• ASSIGNMENT: Scan the listing below. Copy each line that contains "Darmerkrankungen".

[Start of Attachment]

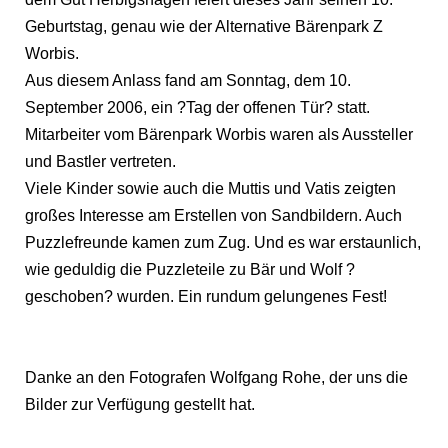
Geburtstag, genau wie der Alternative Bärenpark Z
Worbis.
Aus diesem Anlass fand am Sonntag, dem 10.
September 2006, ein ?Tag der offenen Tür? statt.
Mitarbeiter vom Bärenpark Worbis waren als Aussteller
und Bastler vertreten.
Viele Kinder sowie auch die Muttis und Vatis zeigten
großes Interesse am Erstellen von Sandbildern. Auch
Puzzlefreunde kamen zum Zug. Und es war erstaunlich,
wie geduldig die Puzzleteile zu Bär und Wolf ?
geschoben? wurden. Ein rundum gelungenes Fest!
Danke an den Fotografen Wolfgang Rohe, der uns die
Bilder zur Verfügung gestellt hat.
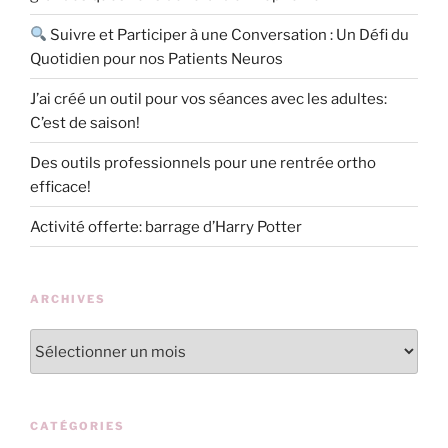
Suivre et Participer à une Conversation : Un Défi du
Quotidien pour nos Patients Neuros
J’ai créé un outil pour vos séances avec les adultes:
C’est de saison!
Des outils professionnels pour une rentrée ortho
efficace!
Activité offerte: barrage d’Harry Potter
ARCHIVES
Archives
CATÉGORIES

[End of Attachment]
[Start of Attachment]

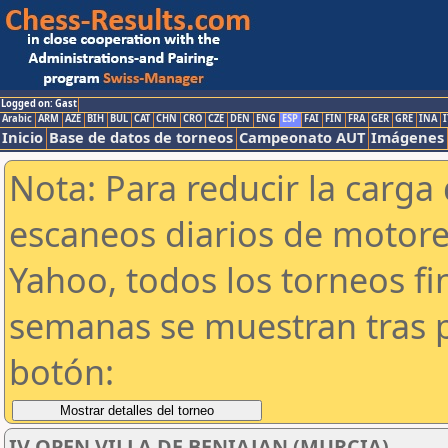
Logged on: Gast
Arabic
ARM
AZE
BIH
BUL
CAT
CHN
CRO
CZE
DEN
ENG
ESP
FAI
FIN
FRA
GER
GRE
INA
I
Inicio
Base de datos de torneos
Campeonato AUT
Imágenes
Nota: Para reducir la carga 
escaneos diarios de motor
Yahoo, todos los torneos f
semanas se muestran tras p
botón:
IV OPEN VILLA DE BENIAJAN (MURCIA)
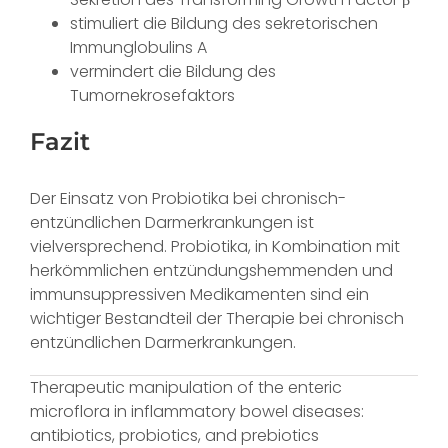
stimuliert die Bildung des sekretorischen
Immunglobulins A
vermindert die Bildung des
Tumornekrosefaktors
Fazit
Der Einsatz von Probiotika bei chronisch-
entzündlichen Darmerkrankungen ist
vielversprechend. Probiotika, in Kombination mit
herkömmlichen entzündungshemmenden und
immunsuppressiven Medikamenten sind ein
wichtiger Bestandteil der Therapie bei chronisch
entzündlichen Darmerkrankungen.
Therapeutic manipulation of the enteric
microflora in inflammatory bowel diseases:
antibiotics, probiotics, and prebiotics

[End of Attachment]

• REPLY TO THE TASK:
entzündlichen Darmerkrankungen ist
entzündlichen Darmerkrankungen.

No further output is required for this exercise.